There's no need to be afraid.

lilyyang tw Taiwan

1. There's no need to be afraid.

2. There's no need to be afraid of.

Question: May I know which one is correct?

Thank you!!!

September 18 um 10:21
  • levmyshkin us United States

    Number 1 is correct.

    If you wanted to use number 2, you would have to complete the sentence.

    For example: There's no need to be afraid of spiders.

    Or you could say: There's nothing to be afraid of.

    September 18 um 10:32
  • WinterShaker gb Vereinigtes Königreich

    Also, " May I know which one is correct? " is kind of unidiomatic - meaning it sounds wrong to me as a native English speaker but I find it difficult to say exactly why it sounds wrong :-)

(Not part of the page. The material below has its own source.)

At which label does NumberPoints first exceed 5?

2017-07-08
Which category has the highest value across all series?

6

    If you were being extra polite, you could say "May I ask which one is correct?" - but that's a construction which you'd normally only use if you were talking about something which you know is a sensitive issue for the person you're talking to, which they might not be comfortable talking about.

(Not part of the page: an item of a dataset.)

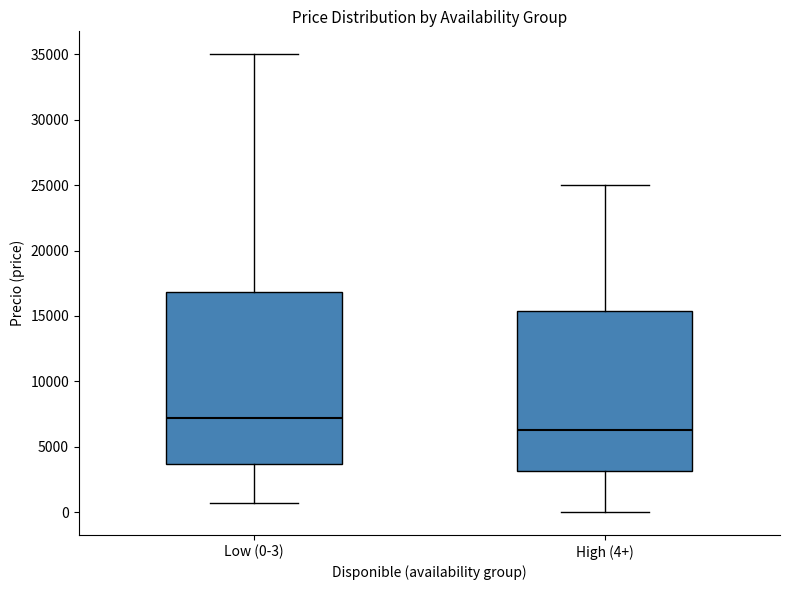

Comparing the boxes themselves (not the whiskers), which one is the tallest?

Low (0-3)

    Or you could say something like "Could someone tell me which one is correct"

    September 18 um 12:28
    • ericb100 us United States

      "May I ask..." sounds fine here to me (American). I think it doesn't necessarily imply a sensitive subject, but can mean "may I impose (on your precious time) to ask". It is very polite. I agree "May I know..." is not correct.

      September 18 um 14:34
      • lilyyang tw Taiwan

        Thank you for pointing it out. I really appreciated it. I've learned something today.